Two wires of different densities but same area of cross section are soldered together at one end and are stretched to a tension T. The velocity of a transverse wave in the first wire is double of that in the second wire. Find the ratio of the density of the first wire to that of the second wire.
Solution
Let:
m = Mass per unit length of the first wire
a = Area of the cross section
ρ = Density of the wire
T = Tension
Let the velocity of the first string be v1.
Thus, we have:
\[\nu_1 = \sqrt{\left( \frac{T}{m_1} \right)}\]
The mass per unit length can be given as
\[m_1 = \left( \frac{\rho_1 a_1 I_1}{I_1} \right) = \rho_1 a_1 \]

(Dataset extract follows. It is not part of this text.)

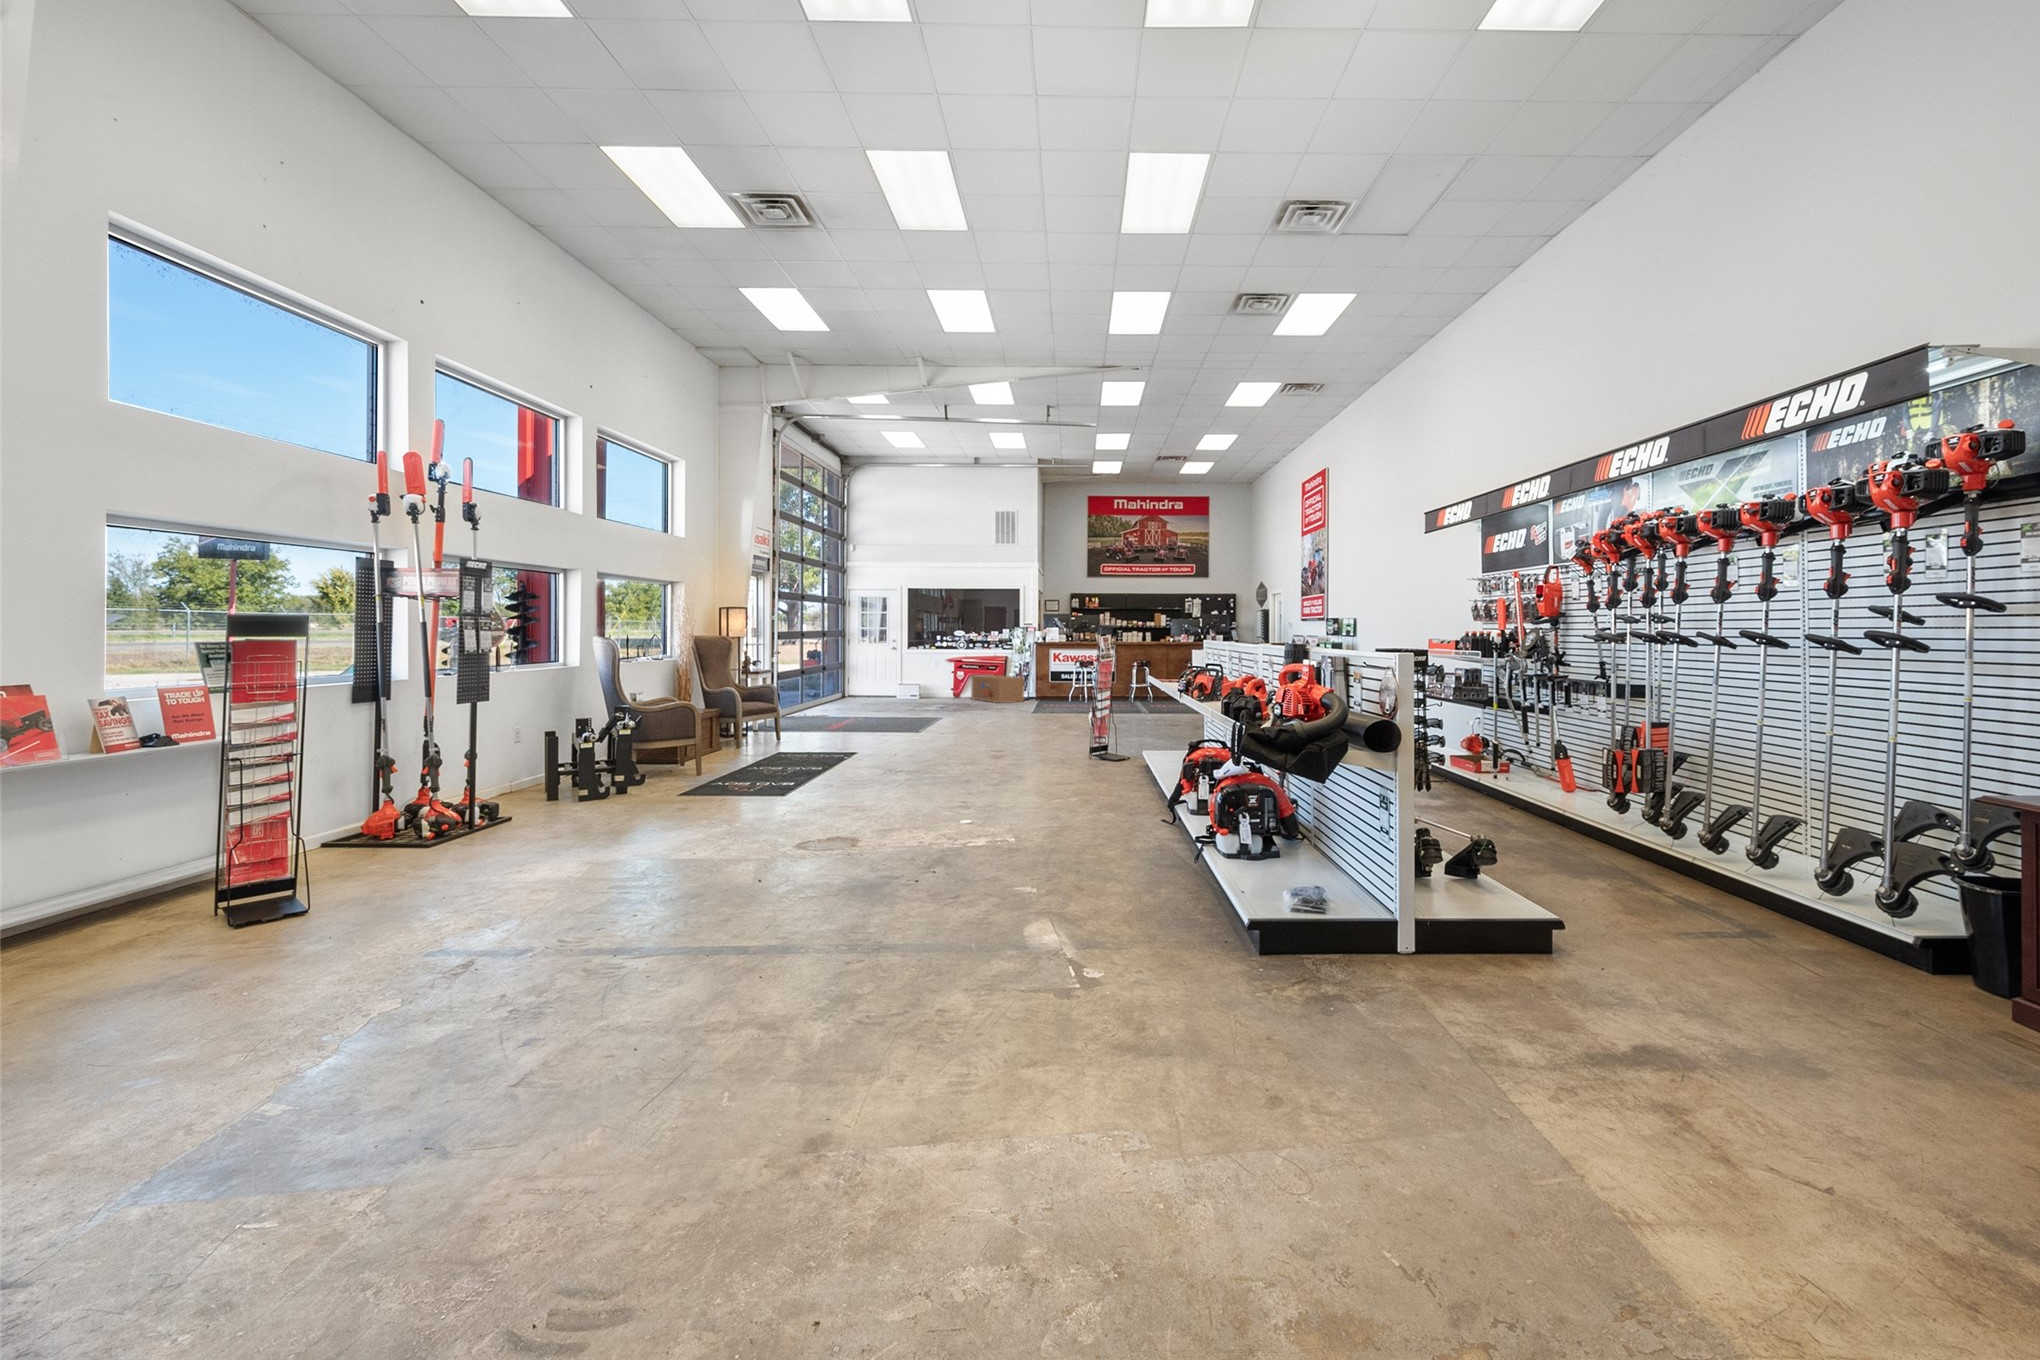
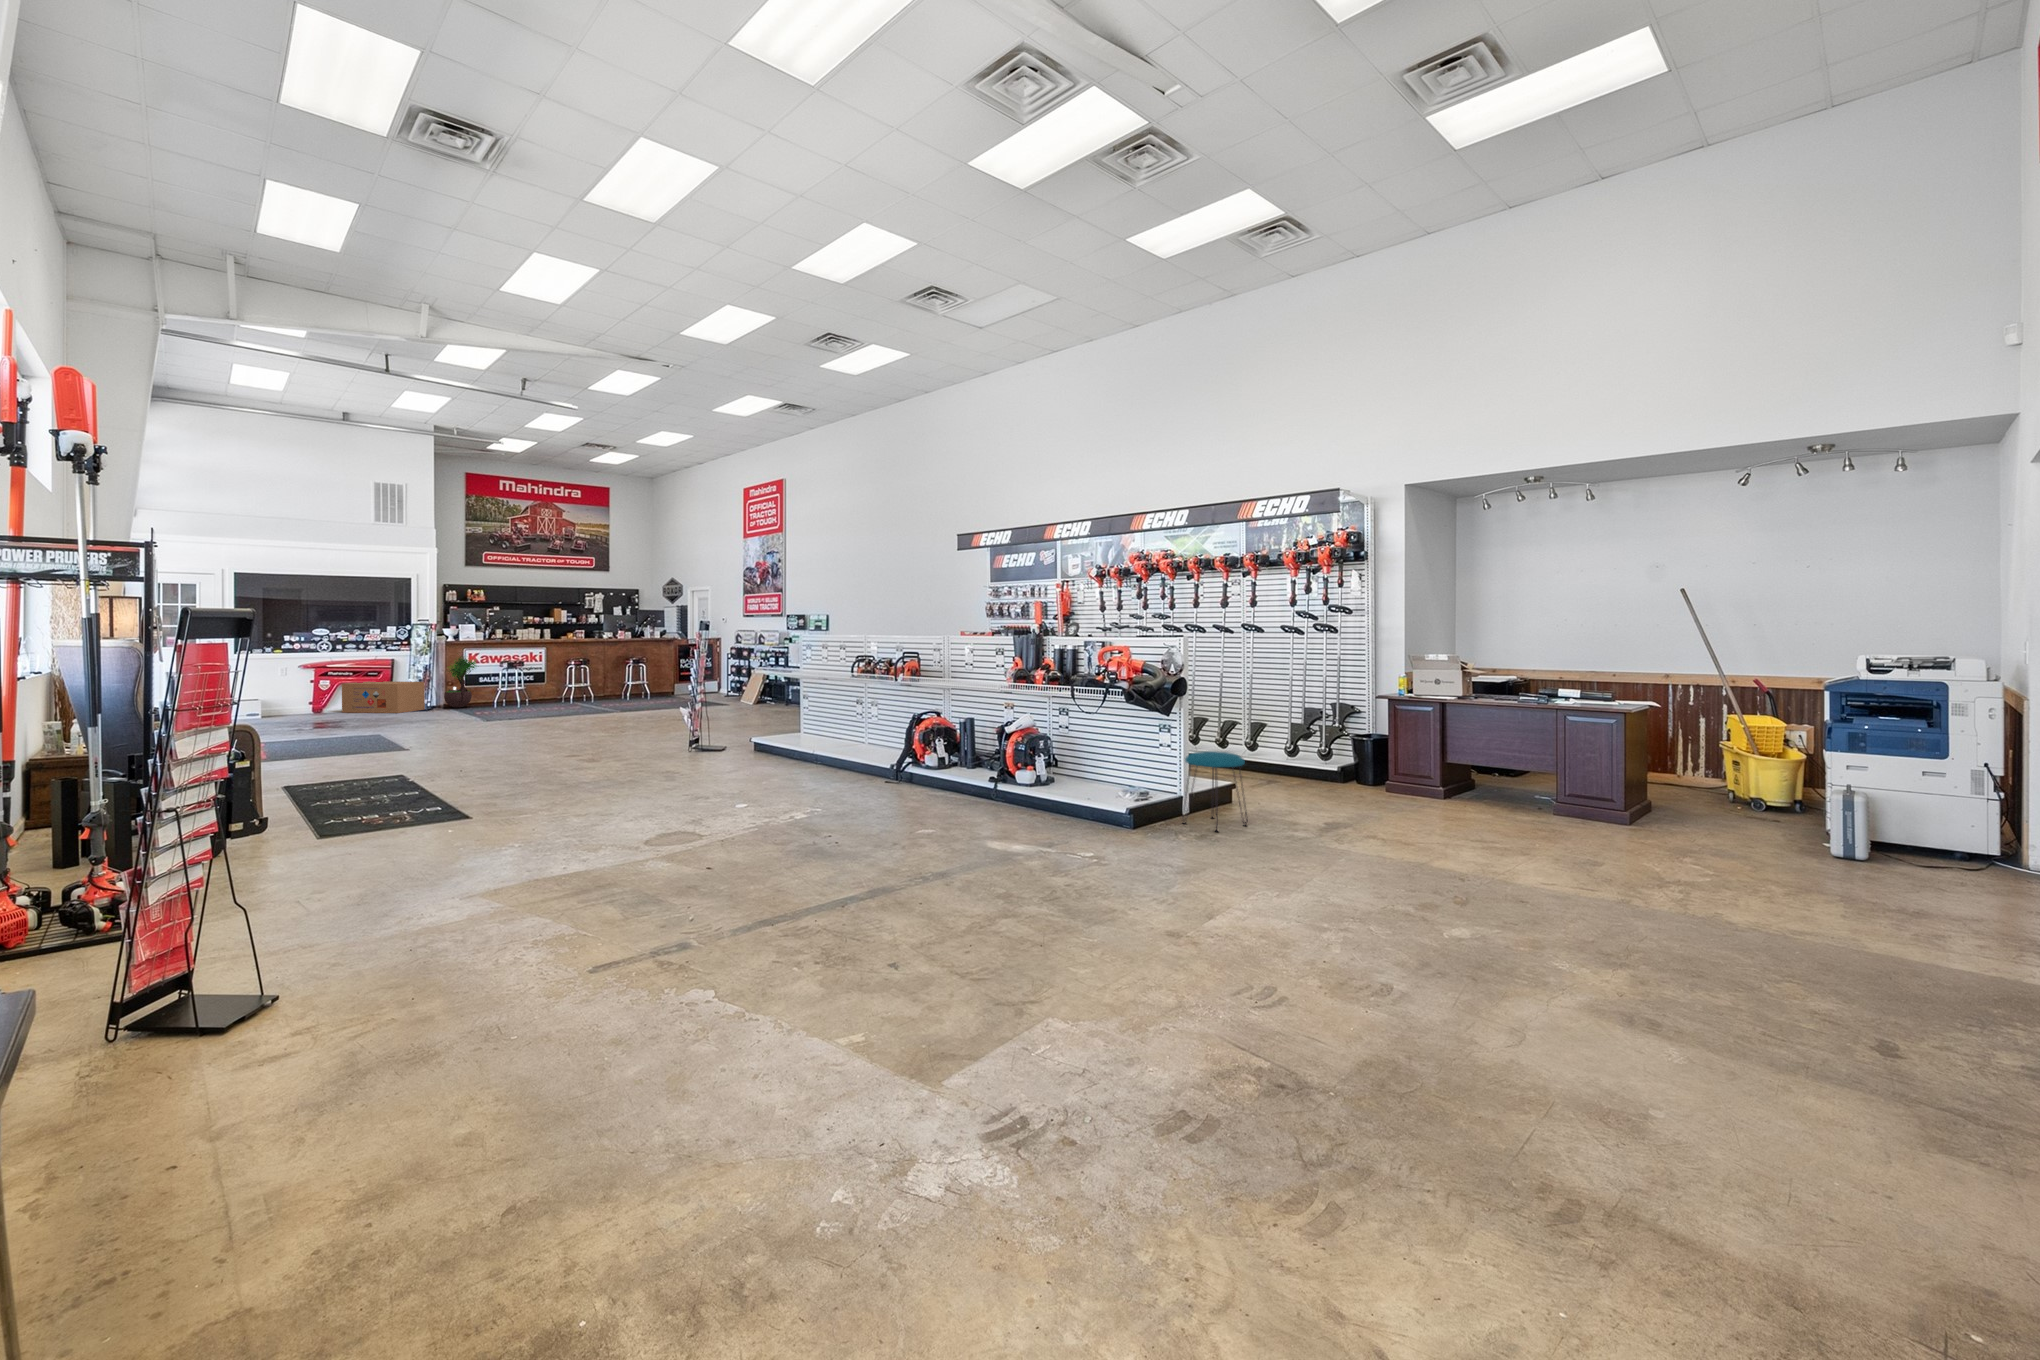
potted tree: none [1036,654,1064,702] -> present [444,657,476,708]
stool: none [1290,948,1437,1178] -> present [1182,751,1248,831]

\[ \Rightarrow \nu_1 = \sqrt{\left( \frac{T}{\rho_1 a_1} \right)} . . . (1)\]
Let the velocity of the first string be v2.
Thus, we have:
\[\nu_2 = \sqrt{\left( \frac{T}{m_2} \right)}\]

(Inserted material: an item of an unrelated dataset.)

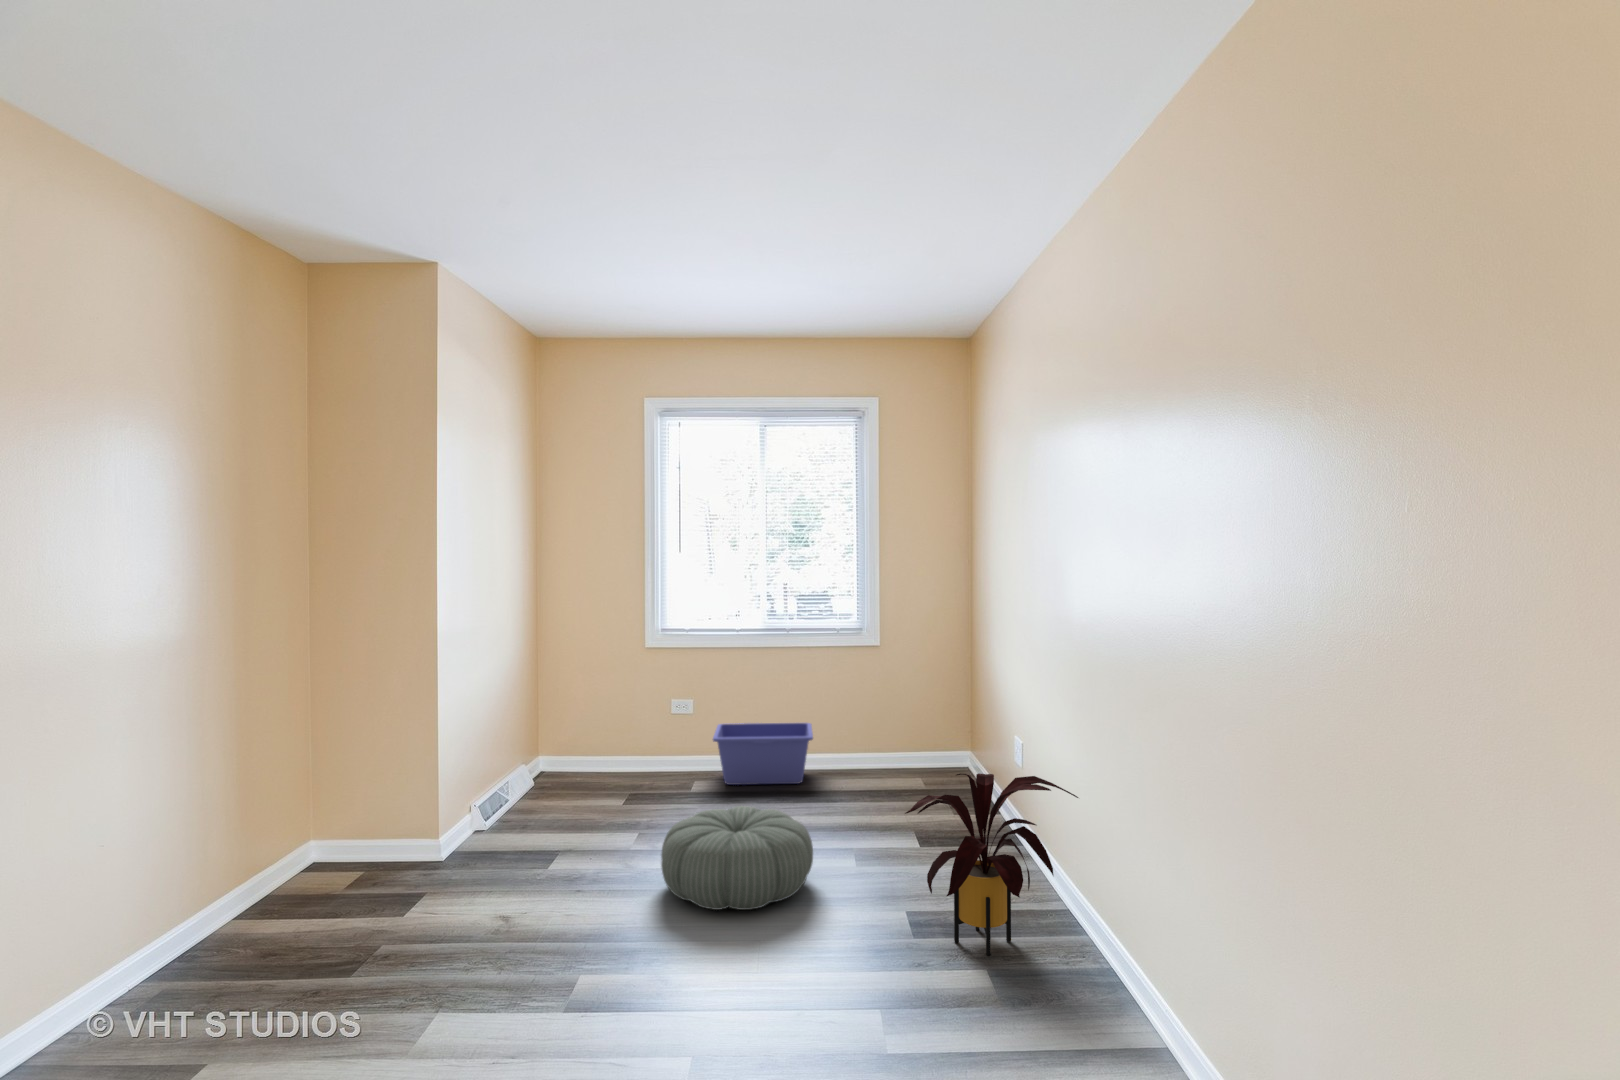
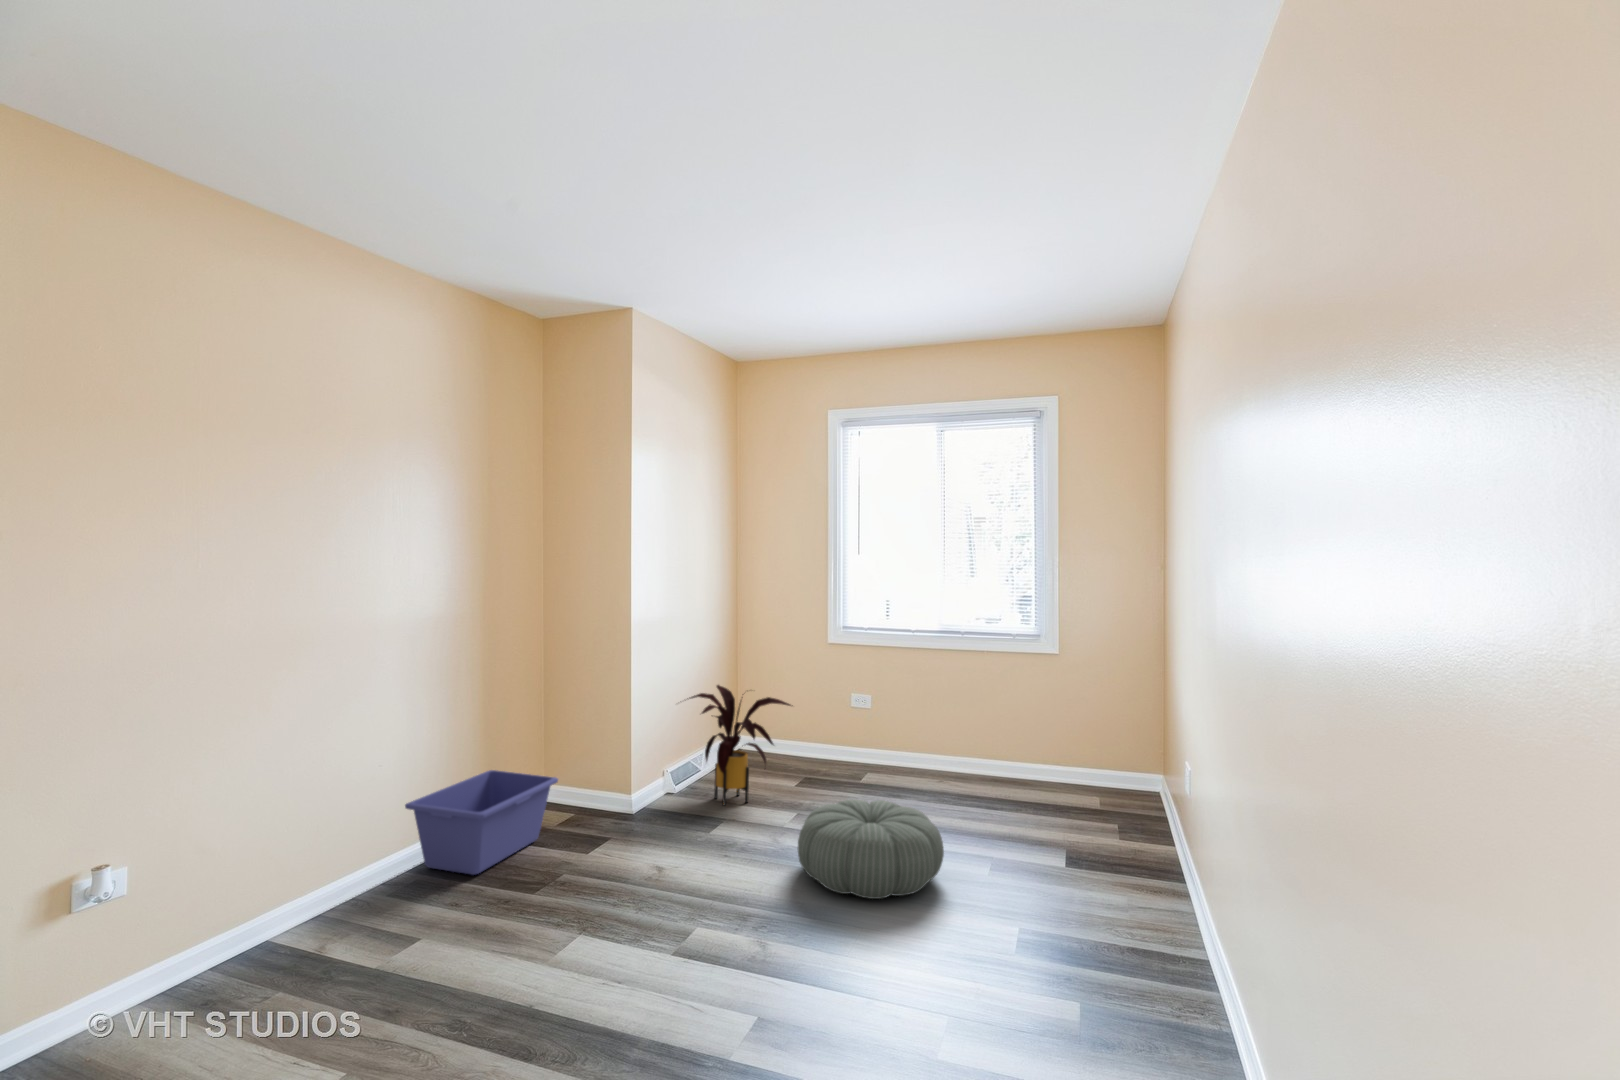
storage bin: present [713,723,813,785] -> present [405,770,558,875]
house plant: present [905,773,1078,955] -> present [687,685,791,806]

\[ \Rightarrow \nu_2 = \sqrt{\left( \frac{T}{\rho_2 a_2} \right)} . . . (2)\]
Given,
\[\nu_1 = 2 \nu_2 \]
\[ \Rightarrow \sqrt{\left( \frac{T}{a_1 \rho_1} \right)} = 2\sqrt{\left( \frac{T}{a_2 \rho_2} \right)}\]
\[ \Rightarrow \left( \frac{T}{a_1 \rho_1} \right) = 4 \left( \frac{T}{a_2 \rho_2} \right)\]
\[ \Rightarrow \frac{\rho_1}{\rho_2} = \frac{1}{4}\]
\[ \Rightarrow \rho_1 : \rho_2 = 1: 4\]